I've just read two stories [which seem to be identical, although credited to two different writers] announcing the death of Christopher Hitchens, a British born ex-patriot who made his home in the US and his career as a writer and pundit with a lacerating pen.

Although famous on many fronts, Mr. Hitchens is probably best known as a brilliant and caustic atheist who bravely, or perhaps foolishly--depending on your point of view--stared his own mortality in the face, refusing to capitulate in any way to the concept of faith. I saw a TV interview with him when his cancer was already quite advanced; when asked about his position on faith and the afterlife, he said he appreciated the sincere prayers of Christians who had told him they were praying for him, but he completely discounted the efficacy of prayer or even the existence of the God to whom these prayers were directed.

"There will be no death bed conversion," he declared, echoing the late Carl Sagan.
"If you hear accounts stating otherwise,do not credit them.
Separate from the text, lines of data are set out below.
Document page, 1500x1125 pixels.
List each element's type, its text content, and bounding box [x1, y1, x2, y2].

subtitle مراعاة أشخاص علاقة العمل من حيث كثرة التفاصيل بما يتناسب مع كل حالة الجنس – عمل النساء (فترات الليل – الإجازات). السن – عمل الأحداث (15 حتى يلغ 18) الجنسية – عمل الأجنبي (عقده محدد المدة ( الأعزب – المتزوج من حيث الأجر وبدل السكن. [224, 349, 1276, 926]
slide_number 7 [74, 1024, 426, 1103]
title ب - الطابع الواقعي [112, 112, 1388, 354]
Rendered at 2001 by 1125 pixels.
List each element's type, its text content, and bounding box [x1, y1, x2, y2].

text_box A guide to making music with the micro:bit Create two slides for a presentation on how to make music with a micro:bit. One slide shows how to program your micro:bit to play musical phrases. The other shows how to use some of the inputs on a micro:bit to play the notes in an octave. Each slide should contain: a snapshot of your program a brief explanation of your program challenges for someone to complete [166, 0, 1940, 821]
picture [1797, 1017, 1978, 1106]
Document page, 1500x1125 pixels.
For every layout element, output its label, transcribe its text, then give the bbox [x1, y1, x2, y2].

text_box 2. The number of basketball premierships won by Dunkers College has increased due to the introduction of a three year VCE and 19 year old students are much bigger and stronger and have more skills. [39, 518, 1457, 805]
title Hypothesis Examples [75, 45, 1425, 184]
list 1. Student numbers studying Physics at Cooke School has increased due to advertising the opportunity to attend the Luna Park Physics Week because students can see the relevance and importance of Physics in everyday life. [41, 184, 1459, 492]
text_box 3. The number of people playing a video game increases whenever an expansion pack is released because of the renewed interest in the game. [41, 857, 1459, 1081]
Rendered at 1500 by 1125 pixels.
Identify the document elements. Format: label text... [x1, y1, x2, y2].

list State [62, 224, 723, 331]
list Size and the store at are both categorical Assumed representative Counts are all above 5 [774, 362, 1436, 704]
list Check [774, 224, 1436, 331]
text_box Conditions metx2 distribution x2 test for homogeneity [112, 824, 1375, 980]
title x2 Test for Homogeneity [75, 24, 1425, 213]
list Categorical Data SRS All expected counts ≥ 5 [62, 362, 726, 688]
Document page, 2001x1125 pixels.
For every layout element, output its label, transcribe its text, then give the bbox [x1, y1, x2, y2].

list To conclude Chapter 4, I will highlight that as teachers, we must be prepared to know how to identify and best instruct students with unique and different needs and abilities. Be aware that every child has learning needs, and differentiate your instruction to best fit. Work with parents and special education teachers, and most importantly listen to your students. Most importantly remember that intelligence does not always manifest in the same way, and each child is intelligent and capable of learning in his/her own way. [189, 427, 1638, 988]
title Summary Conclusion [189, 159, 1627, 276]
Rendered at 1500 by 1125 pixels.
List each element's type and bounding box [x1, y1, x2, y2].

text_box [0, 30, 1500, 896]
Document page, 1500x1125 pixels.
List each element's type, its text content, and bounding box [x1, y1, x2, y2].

They will not be true."

Apart form his undeniably great intellect and talent as a writer, I find it rather stunning to learn of someone so very exercised and vociferous about atheism and hatred for religion of all sorts. The story referenced in the link above is worth reading if only to see some of his more outrageously memorable quotes; here are a few,as they appear in today's London Daily Mail:

'A lying, thieving Albanian dwarf' - his description of Mother Teresa

'The Missionary Position' - the title of the book he wrote about her

'The Bible may, indeed does, contain a warrant for trafficking in humans, for ethnic cleansing, for slavery, for bride-price, and for indiscriminate massacre, but we are not bound by any of it because it was put together by crude, uncultured human mammals'

So there! If nothing else, he is an exemplar of untrammeled intellectual freedom. And perhaps, now that his spirit has departed the realm of mortality and passed into eternity, he better understands the Source of the freedom he enjoyed in life, and which he will never know again.

It's not often that someone dies and one can know, incontrovertibly, about his or her eternal destiny. But Christopher Hitchens would appear to be one of the exceptions. I say this with no satisfaction. As a Bible believer, I accept the truth and descriptions of the only two destinations we face as eternal beings. No one deserves to be in hell, an actual place, more than any other person who dies rejecting Christ. Some, like Hitchens, are just louder and more vociferous about their rebellion.

Having been told once by a therapist to "believe the behavior" of others while trying to understand them, I've found it curious to see just how adamant Mr. Hitchens was in his atheism. Any time someone devotes considerable energy and passion to promoting an idea, it's a sure bet they take it seriously. When the object of such passion is to DENY something, it seems axiomatic that they consider that object to be powerful and, possibly, threatening.

If it's simple nonsense, which he reportedly disdained, why bother with it at all? The obvious answer is, as he himself affirmed, that religion is an undeniable force in society, throughout human history, and geography. He found it troublesome in the extreme that so many have, allegedly, been so duped by so pervasive and pernicious a concept as religion, in all its forms. Thus, it apparently was a significant aim of his life to denounce it emphatically and often, not only in print but also in live debates.

A salient irony, is that his own brother, Peter Hitchens, is a professing Christian.

I find it nearly admirable, yet certainly sad, that a mortal human being can be so very sure that there is no supernatural or spiritual dimension to life at all. How does he know? Most likely, he would ask me just how do I claim to know.

But the certainty is that this is a singular and mutually exclusive case of truth claims. Both cannot be right.

Mr. Hitchens has stepped over the threshold, and now he knows for sure.